Avete ospitato anche Gorbaciov.
Sì, quando comandava in Russia e venne a visitare le aziende bresciane lo invitammo tramite il nostro commercialista: mille complimenti e un regalo, un minicarroattrezzi in argento. Ricordo un incontro di mezz'ora cordiale e piacevole. Per essere una figura politica tanto importante non si dava arie e fu gentilissimo, disponibile. Una soddisfazione che non si può dimenticare, uno degli episodi fortunati della mia vita imprenditoriale.

Una sua passione?
Sono collezionista di cose antiche, in particolare presepi con cui ho vinto e rivinto premi. Una passione tremenda: tutto quello che ho guadagnato l'ho speso in antichità. Per questo motivo nel parcheggio della sala Recaldini ho allestito il museo dell'arte e della tradizione contadina, quattro anni fa. È sempre aperto, in occasione dei vari eventi che organizziamo. Passione e fortuna, pure: nel giardino è stata trovata una tomba romana che risale al primo secolo dopo Cristo. Una scoperta notevole. E chi poteva immaginarlo? Oggi come oggi i motivi d'interesse per un visitatore sono tanti: ho messole reti di sicurezza sul campanile per consentire a chiunque lo desideri di salire e vedere l'effetto che fa. Dalla torre si gode di una vista incredibile, il panorama non può lasciare indifferenti. E può fare la gioia di ogni fotografo che si rispetti.

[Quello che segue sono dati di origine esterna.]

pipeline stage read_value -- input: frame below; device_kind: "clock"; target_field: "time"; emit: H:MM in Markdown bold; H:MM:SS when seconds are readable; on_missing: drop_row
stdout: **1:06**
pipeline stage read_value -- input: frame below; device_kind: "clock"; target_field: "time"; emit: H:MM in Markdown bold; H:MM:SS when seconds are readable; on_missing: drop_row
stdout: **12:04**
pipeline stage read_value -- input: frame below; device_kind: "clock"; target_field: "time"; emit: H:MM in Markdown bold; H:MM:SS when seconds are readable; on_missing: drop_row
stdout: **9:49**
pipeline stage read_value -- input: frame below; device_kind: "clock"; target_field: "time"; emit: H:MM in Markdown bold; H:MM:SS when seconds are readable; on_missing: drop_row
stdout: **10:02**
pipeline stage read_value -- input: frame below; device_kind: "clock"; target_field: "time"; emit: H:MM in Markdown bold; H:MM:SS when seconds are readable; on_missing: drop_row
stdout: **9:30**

Fra i vari eventi ha appena ospitato la terza mostra di Paolo Parizzi, sulla promozione in Serie A conquistata dal Brescia Calcio nel 1980, alla presenza di tanti protagonisti indimenticati di allora come Lino Mutti e Lele Podavini, Sandro Salvioni e Astutillo Malgioglio...
Andavo sempre allo stadio Rigamonti, in gradinata, quando ero giovane. Ma mi sono spaventato nell'82/83 quando mi ha sfiorato una biglia e me la sono vista brutta. Il clima si era fatto un po' teso, non faceva più per me. Seguo sempre il Brescia, comunque, così come ho sempre tifato per il Milan fin dai tempi del grande Rivera. Stimo Parizzi per l'impegno, la passione e la serietà, Ha sempre organizzato eventi di valore alla sala Recaldini, compreso l'ultimo.

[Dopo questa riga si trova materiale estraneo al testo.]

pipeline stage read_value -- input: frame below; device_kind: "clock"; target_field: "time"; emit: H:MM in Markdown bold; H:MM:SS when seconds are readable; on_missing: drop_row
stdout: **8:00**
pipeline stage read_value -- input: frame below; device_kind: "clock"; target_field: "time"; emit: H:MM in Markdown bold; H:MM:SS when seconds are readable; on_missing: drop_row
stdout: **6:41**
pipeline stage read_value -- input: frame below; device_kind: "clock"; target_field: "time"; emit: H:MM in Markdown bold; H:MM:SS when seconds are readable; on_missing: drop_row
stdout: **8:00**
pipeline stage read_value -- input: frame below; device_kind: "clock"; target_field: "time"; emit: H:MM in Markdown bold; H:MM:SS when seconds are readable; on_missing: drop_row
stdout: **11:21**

Mostre, concerti, presentazioni. Il prossimo evento?
A dicembre di sicuro ospiterò una mostra di pittura e scultura con artisti della zone di Bettole e Castenedolo. Mi piace l'idea di dare spazio a chi vive da queste parti e ha una creatività da esprimere compiutamente.

Tornasse indietro?
Mi rimboccherei le maniche e rifarei tutto, compreso il parcheggio sotterraneo. Era uno sfregio vedere un ambiente che mi sta tanto a cuore ridotto in quello stato. La sala adesso è una casa della cultura e la gratitudine della gente che incontro mi ripaga di ogni sforzo. Brescia è ricca di arte e di storia: se tutti facessero come me, a costo di spendere qualcosa di tasca loro, la nostra terra sarebbe ancora più bella.